Dies ist aber schon eine bauliche Maßnahme, die der Zustimmung des Eigentümers bedarf wenn man in einem gemieteten Haus wohnt. Architektin Silke Krajewski von der Energieberatung der Stadt Münster und der Verbraucherzentrale:

"Da ist natürlich der Mieter in einer schwierigen Situation. Der Vermieter ist ja in Deutschland nicht nach § 10 verpflichtet, Fenster oder Türen auszutauschen."

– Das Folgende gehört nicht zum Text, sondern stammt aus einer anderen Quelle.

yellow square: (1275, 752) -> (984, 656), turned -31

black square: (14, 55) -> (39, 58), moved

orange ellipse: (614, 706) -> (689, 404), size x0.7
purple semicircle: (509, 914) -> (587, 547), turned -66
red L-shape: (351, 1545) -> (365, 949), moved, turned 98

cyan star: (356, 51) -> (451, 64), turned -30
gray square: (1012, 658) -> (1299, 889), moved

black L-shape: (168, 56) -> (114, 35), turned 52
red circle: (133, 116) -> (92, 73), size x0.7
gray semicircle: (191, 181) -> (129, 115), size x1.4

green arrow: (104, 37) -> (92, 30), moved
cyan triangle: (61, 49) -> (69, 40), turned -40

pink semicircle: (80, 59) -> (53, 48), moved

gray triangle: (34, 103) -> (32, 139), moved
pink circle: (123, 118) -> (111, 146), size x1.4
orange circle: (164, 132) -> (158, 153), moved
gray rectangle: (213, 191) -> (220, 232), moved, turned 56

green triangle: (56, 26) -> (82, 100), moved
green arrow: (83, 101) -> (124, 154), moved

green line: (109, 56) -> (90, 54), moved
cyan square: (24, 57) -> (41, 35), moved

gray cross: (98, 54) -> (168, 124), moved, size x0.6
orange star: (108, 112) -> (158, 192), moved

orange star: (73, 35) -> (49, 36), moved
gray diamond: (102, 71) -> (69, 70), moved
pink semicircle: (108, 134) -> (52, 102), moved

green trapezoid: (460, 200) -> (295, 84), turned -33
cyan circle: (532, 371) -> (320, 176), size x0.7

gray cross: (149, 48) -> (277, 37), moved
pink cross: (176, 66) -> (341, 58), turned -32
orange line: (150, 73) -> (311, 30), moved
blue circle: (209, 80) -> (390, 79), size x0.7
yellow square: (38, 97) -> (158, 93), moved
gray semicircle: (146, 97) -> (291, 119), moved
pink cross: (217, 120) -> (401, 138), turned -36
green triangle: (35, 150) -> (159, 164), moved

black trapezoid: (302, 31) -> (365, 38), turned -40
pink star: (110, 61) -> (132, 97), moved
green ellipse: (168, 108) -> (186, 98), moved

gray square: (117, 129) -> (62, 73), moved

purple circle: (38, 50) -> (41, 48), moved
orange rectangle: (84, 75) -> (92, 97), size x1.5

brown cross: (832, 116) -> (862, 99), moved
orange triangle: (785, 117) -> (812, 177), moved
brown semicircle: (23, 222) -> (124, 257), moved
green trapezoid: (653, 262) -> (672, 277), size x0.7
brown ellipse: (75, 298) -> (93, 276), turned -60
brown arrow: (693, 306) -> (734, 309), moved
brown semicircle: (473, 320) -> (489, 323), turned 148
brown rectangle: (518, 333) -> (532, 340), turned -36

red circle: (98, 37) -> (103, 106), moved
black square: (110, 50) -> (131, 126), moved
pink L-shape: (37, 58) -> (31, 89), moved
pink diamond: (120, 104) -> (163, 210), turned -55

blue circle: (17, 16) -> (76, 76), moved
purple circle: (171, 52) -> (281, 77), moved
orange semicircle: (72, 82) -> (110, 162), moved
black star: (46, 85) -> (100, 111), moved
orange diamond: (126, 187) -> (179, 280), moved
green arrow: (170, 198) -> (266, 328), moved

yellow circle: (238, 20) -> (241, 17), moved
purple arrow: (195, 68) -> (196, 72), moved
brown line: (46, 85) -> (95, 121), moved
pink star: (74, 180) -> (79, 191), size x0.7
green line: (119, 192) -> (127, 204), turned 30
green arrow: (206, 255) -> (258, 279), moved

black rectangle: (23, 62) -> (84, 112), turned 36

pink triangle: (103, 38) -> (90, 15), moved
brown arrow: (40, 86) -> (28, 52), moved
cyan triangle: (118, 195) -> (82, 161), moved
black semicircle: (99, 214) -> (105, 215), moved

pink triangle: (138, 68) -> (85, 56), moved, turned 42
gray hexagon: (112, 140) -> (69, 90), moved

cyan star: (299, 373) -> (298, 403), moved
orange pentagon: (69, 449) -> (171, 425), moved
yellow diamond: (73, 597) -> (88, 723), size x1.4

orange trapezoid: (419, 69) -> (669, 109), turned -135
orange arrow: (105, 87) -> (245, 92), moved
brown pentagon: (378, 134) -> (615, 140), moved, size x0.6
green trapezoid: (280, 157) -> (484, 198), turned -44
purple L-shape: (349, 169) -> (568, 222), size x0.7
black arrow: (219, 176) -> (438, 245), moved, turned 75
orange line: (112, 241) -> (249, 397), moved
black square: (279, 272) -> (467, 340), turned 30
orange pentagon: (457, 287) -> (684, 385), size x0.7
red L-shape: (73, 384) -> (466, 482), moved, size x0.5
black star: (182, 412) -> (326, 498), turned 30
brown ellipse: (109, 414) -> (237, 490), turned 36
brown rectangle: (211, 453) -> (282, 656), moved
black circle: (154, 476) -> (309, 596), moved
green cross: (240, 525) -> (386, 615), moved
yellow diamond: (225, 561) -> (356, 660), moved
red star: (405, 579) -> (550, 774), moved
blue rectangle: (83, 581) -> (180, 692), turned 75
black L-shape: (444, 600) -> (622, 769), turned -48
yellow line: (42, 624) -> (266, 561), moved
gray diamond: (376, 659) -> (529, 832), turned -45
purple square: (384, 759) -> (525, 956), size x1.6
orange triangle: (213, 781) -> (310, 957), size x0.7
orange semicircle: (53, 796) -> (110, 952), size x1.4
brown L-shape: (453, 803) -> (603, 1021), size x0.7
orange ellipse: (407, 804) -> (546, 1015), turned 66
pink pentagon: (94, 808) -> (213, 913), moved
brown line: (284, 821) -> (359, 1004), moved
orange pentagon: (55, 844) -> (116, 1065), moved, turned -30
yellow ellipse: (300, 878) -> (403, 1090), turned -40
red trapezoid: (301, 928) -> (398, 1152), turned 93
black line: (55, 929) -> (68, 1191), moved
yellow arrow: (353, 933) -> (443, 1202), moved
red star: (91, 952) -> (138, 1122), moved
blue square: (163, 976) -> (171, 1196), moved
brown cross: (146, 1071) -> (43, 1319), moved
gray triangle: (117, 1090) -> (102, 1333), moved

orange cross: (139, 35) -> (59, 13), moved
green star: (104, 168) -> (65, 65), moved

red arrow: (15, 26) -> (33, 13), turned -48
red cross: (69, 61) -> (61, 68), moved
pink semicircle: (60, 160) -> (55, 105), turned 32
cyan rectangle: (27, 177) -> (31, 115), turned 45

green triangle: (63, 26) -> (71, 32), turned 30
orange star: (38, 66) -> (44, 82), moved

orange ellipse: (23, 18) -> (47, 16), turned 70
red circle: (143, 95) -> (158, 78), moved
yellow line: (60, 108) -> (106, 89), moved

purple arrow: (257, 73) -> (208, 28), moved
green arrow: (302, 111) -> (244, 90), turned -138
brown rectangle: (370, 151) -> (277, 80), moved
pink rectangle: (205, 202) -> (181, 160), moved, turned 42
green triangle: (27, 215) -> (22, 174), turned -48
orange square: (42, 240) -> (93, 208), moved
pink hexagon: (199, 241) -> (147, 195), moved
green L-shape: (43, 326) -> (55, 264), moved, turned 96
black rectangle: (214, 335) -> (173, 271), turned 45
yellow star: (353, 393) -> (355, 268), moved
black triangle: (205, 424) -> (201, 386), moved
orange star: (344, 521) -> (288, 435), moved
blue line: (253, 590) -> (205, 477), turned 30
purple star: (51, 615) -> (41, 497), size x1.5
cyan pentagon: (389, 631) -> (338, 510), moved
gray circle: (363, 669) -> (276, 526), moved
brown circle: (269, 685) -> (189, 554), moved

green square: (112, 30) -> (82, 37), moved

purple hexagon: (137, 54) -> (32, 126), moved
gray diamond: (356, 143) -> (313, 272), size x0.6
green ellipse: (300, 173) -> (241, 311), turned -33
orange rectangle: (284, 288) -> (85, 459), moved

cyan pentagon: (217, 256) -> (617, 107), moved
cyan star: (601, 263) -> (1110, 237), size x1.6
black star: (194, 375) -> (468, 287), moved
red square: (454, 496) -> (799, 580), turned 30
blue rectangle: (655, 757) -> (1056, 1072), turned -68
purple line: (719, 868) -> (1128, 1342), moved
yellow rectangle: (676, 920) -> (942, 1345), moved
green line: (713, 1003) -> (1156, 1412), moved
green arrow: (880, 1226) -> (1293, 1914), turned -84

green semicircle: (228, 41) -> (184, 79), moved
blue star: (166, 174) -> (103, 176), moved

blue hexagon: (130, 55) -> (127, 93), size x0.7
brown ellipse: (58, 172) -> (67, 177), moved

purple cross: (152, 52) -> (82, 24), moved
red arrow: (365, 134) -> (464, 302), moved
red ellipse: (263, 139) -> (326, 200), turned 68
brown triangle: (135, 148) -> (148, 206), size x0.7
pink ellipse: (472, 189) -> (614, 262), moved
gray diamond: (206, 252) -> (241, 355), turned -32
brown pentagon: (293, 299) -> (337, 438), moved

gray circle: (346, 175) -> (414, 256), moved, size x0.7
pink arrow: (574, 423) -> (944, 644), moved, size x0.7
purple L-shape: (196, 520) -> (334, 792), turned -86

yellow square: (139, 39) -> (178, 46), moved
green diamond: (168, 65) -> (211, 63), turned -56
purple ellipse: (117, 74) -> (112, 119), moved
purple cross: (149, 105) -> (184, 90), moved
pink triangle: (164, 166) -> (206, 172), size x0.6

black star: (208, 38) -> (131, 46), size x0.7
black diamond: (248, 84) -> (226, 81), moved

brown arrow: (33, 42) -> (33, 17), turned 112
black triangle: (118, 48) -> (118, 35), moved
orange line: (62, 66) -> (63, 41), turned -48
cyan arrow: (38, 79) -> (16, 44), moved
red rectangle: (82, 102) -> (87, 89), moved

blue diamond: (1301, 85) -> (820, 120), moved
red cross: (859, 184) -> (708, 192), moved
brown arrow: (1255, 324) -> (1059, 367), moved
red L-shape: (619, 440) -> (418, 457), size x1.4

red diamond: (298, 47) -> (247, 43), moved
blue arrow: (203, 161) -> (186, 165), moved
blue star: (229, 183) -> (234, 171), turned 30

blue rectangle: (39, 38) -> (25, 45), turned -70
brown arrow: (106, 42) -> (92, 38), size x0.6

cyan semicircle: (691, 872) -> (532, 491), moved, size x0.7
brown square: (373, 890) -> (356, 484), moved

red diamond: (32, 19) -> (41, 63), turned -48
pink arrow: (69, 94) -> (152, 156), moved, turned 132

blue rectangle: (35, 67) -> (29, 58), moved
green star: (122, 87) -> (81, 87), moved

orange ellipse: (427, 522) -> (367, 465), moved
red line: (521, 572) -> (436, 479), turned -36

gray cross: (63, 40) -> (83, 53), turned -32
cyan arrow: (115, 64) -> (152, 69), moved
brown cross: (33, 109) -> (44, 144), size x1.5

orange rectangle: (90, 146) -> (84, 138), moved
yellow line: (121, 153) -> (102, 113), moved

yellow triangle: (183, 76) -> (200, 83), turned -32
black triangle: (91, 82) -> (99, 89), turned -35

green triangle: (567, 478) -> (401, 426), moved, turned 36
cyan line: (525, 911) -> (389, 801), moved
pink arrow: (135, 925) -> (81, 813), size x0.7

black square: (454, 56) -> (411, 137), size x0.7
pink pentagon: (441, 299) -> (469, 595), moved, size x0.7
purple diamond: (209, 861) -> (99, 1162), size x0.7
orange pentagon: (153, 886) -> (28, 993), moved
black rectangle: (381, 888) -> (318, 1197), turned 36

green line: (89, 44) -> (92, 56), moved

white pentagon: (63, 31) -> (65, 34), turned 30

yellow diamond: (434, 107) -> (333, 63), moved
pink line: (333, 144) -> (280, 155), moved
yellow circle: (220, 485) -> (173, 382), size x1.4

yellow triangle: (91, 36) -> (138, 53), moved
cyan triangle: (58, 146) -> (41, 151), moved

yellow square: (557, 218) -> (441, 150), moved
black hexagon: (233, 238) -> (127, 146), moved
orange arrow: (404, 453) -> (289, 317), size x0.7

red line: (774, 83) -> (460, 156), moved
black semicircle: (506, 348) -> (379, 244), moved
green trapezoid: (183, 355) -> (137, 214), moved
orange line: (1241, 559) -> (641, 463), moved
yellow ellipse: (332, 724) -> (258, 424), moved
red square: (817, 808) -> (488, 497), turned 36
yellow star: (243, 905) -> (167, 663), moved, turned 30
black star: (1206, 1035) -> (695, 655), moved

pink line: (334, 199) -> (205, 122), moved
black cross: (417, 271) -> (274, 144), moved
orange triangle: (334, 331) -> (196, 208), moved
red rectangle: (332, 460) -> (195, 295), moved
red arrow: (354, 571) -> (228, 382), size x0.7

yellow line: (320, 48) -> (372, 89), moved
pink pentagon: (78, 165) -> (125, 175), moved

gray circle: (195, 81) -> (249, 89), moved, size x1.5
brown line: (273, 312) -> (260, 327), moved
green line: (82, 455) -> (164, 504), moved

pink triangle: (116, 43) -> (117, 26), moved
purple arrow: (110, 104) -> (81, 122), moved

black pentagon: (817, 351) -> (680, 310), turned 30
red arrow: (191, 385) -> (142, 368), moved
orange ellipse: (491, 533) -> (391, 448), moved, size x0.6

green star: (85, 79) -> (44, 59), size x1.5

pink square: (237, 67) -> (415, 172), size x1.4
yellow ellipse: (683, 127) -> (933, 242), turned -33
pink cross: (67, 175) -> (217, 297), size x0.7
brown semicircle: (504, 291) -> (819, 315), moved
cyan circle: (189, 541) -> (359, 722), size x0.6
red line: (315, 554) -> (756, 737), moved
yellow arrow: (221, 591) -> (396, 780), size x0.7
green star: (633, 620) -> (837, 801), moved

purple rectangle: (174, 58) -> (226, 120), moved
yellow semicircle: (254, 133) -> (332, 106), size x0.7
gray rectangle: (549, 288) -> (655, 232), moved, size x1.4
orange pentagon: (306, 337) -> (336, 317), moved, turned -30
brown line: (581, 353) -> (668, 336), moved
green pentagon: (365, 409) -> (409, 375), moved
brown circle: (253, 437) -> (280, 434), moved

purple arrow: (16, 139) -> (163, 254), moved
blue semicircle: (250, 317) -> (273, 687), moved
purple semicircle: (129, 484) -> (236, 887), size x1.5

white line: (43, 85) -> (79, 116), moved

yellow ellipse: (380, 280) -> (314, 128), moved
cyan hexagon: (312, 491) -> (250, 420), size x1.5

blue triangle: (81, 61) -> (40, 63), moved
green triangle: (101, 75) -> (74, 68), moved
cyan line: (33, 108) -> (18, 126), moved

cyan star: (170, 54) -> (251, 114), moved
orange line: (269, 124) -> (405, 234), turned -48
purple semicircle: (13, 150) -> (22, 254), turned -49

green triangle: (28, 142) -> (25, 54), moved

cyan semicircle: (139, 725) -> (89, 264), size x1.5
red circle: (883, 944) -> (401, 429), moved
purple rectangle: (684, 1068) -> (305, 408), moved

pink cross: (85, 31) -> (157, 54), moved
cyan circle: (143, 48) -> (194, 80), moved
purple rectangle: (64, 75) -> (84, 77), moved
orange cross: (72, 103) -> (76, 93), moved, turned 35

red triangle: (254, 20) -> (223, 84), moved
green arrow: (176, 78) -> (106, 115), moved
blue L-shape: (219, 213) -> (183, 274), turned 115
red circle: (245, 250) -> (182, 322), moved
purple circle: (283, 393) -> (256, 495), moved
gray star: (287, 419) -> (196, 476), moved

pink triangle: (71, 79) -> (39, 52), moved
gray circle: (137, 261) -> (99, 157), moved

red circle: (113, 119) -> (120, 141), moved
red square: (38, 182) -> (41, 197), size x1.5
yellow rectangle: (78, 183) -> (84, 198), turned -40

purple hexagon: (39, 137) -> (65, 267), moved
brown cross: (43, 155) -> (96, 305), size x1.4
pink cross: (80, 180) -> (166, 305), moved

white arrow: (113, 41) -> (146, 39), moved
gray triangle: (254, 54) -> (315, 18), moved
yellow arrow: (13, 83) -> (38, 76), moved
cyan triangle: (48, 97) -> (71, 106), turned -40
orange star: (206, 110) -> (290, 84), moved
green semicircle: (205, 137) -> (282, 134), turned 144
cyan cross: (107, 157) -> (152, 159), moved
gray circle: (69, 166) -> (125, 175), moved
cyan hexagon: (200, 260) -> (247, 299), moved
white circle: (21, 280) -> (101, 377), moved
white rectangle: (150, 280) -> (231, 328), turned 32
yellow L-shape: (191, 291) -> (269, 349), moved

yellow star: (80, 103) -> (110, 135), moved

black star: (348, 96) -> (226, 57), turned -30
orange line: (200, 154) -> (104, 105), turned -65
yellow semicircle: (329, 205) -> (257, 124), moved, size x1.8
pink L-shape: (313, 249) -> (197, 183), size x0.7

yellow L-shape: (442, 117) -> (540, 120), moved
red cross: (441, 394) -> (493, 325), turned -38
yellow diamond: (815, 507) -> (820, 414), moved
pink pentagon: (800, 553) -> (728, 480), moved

Lange Liste an Schwachstellen

Die Liste der Schwachstellen ist lang, sagt Tischlermeister Senkler und weist noch auf Rollladenkästen und Heizkörpernischen hin, die man ebenfalls gut abdichten kann: "Muss man auch mit so einem Hochleistungsdämmstoff dämmen, so 20 Milimeter Polyurethandämmstoff mit Aluminiumbeschichtung."

Die Energieberater raten hier alternativ auch zu ökologischen Dämmplatten zum Beispiel aus Blähglasgranulat und Glasvlies. Wie steht es aber um die Dämmqualität von konventionellen oder ökologischen Dämmstoffen? Silke Krajewski:

"Also der Dämm-Wert bei den konventionellen Baustoffen ist sogar etwas besser. Die Vorteile der ökologischen Dämmstoffe sind der Wärmeschutz, der Schallschutz und eben die Nachhaltigkeit."

Insgesamt – so Senkler - könnten geschickte Heimwerker vieles in Eigenregie selber machen, sollten jedoch beim Materialeinkauf auf Qualität achten. Hier lohne sich das Sparen nicht, betont er.